Download and load fine-tuned model locally (VS Code)

Hi everyone,
Need some help to debug my code. I have a fine-tuned model. I have tested it in Colab and it works perfectly. Here is the code I use to load and run the model.

from transformers import AutoModelForCausalLM, AutoTokenizer
from peft import PeftModel, PeftConfig
import torch

def load_peft_model():
    peft_model_id = "DioulaD/falcon-7b-instruct-qlora-ge-dq-v2"    
    model = AutoModelForCausalLM.from_pretrained(
            "tiiuae/falcon-7b-instruct",
            torch_dtype=torch.bfloat16,
            device_map="auto",
            trust_remote_code=True,
        )
    model = PeftModel.from_pretrained(model, peft_model_id)
    model = model.merge_and_unload()

    config = PeftConfig.from_pretrained(peft_model_id)

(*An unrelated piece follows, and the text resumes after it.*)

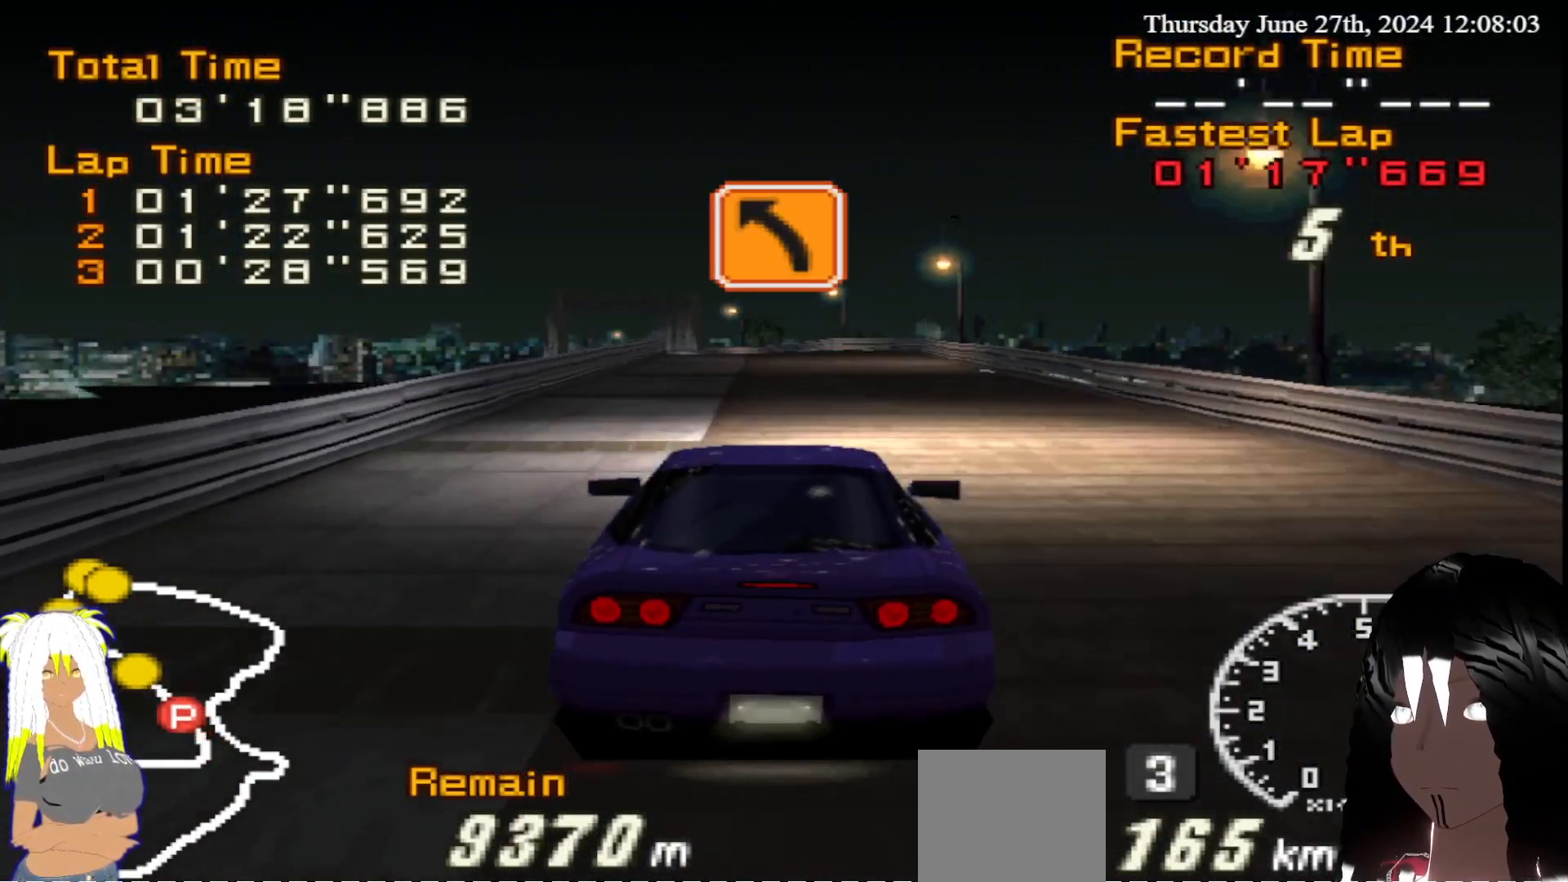
{"buttons": ["R2"], "left_stick": "up-left", "right_stick": "center", "events": [[150, "left_stick", "left"], [300, "left_stick", "center"], [467, "left_stick", "up-left"]]}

    tknizer = AutoTokenizer.from_pretrained(config.base_model_name_or_path)
    tknizer.pad_token = tknizer.eos_token
    return model, tknizer

def get_expectations(prompt, model, tknizer):
  """
  Convert natural language query to great expectation methods using finetuned falcon 7b
  Params:
    prompt : Natural language query
    model : Model download from huggingface hub
    tknizer = Tokenizer from peft model
  """
  
  encoding = tknizer(prompt, return_tensors="pt").to("cuda:0")
  
  with torch.inference_mode():
    out = model.generate(
        input_ids=encoding.input_ids,
        attention_mask=encoding.attention_mask,
        max_new_tokens=100, do_sample=True, temperature=0.3,
        eos_token_id=tknizer.eos_token_id,
        top_k=0
    )

  response = tknizer.decode(out[0], skip_special_tokens=True)
  return response.split("\n")[1]

The above code runs on Google Colab without any issue. I am trying to run it on VSCode but facing some errors.

ValueError: The current 'device_map'  had weights offloaded to the disk. Please provide an 'offload_folder' for them. Alternatively, make sure you have 'safe tensors' installed if the model you are using offers weights in this format

I added the offload_folder in:

model = AutoModelForCausalLM.from_pretrained(
           "tiiuae/falcon-7b-instruct",
           torch_dtype=torch.bfloat16,
           device_map="auto",
           trust_remote_code=True,
          offload_folder = "offload_folder"
       )

I got another different error for offload_dir.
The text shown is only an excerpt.